Enna, protesta dei detenuti in carcere: danneggiate le telecamere di sorveglianza
Foto di archivio LaPresse

Sarebbe scattata a seguito del danneggiamento dell’impianto elettrico e telefonico della casa circondariale

Circa 120 detenuti del carcere di Enna hanno inscenato una protesta nella casa circondariale, danneggiando postazioni di servizio dei poliziotti penitenziari e alcune telecamere di sorveglianza. La protesta, fa sapere il sindacato di polizia penitenziaria Consipe, sarebbe scattata a seguito del danneggiamento dell’impianto elettrico e telefonico del carcere causato alcuni giorni fa da un fulmine e che ha comportato non pochi disagi alla popolazione detenuta. I guasti sono stati risolti in poco tempo ma oggi è comunque scoppiata la protesta, con detenuti del reparto cosiddetto “vecchio” del carcere che si sarebbero rifiutati di rientrare nelle stanze.

Sindacato di polizia penitenziaria: “Da settimane si respira un’aria pesante”

“Da diverse settimane si respira un’aria pesante all’interno del penitenziario ennese, dove sembrerebbe che l’Amministrazione si stia organizzando per iniziare i lavori di ristrutturazione proprio di questo reparto a seguito dell’avvenuto finanziamento”, spiega il vicepresidente Consipe Francesco Davide Scaduto.

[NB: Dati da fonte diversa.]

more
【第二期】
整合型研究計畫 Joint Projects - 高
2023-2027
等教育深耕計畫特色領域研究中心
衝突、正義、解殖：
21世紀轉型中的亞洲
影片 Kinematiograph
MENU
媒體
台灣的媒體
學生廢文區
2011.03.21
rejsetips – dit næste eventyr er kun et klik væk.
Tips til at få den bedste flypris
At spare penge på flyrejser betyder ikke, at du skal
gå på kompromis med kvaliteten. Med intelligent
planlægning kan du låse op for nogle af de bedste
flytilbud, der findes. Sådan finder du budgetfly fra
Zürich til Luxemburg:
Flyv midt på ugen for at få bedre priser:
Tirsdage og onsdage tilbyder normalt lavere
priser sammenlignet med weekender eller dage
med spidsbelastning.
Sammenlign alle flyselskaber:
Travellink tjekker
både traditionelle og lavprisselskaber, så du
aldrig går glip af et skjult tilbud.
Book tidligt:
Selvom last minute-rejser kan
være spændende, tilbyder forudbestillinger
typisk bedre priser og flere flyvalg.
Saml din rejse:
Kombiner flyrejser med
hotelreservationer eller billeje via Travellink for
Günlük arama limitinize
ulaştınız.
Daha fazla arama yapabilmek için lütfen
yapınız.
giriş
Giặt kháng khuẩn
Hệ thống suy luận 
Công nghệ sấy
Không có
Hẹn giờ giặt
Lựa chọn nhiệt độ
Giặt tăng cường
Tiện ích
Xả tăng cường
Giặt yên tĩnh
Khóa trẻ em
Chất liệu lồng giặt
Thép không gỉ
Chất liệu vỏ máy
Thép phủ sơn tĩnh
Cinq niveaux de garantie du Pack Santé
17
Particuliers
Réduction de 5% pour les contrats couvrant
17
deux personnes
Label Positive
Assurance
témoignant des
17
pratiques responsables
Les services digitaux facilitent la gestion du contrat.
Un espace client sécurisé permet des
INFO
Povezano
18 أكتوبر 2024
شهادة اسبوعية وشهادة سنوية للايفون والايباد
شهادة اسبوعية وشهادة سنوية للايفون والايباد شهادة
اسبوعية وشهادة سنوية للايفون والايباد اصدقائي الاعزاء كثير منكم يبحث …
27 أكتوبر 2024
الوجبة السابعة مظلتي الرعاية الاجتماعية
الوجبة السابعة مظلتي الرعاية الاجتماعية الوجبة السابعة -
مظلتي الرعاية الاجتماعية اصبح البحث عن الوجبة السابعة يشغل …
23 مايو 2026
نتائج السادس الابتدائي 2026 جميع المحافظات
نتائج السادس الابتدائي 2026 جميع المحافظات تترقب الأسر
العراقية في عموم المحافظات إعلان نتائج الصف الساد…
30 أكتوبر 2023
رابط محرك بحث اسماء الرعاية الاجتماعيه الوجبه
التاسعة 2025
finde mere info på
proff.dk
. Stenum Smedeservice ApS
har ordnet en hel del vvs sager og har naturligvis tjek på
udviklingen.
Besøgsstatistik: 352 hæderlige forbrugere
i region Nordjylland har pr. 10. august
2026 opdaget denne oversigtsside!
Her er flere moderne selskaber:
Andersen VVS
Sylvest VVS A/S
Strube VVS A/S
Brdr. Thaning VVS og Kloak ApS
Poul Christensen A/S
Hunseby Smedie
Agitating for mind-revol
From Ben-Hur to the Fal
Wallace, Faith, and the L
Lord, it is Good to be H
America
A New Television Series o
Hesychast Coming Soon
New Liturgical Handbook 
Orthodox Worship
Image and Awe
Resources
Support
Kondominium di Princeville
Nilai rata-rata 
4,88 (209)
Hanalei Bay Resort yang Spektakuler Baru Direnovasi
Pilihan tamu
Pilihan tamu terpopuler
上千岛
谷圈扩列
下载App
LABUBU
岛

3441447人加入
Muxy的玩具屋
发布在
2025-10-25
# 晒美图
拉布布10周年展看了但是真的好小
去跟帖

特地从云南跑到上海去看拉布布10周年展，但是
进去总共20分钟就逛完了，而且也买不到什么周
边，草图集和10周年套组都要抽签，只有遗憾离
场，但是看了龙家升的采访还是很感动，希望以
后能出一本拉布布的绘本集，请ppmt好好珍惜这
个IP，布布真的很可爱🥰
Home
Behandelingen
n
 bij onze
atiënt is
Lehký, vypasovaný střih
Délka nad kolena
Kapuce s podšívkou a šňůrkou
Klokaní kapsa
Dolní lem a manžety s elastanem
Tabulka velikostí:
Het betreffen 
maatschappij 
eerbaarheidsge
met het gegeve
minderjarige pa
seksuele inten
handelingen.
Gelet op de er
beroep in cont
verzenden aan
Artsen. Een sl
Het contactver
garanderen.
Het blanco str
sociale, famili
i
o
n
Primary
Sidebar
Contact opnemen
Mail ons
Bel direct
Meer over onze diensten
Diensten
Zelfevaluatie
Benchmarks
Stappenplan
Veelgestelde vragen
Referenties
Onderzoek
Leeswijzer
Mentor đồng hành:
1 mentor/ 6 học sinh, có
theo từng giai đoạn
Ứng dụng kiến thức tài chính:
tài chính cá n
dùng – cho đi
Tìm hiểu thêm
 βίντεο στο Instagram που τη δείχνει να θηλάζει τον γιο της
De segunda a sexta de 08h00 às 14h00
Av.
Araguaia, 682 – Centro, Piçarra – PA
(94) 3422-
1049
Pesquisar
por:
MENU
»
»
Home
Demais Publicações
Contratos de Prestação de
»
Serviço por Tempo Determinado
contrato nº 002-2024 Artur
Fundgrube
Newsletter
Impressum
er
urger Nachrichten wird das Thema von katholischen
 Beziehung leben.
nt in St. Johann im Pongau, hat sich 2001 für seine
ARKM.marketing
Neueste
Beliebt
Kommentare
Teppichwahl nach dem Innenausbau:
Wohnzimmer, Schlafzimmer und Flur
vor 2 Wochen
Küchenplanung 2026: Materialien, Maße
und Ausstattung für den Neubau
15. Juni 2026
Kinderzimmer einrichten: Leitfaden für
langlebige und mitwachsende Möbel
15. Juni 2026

Consipe, sottolinea, “ha già manifestato le proprie perplessità circa le modalità di esecuzione dei lavori, che dovrebbero avvenire senza sfollare i detenuti in altri istituti. Tale modalità di esecuzione rallenterebbe notevolmente il termine di fine lavori e non consentirebbe le adeguate condizioni di sicurezza, in un carcere in cui il tasso di sovraffollamento dei ristretti ha superato il limite di tolleranza. La protesta di Enna è il simbolo di un fallimento governativo del sistema penitenziario e della gestione con un’inadeguata pianta organica, carente di risorse umane in tutti i ruoli e qualifiche, che quotidianamente svolge turni di 12 ore senza il minimo rispetto delle regole contrattuali”.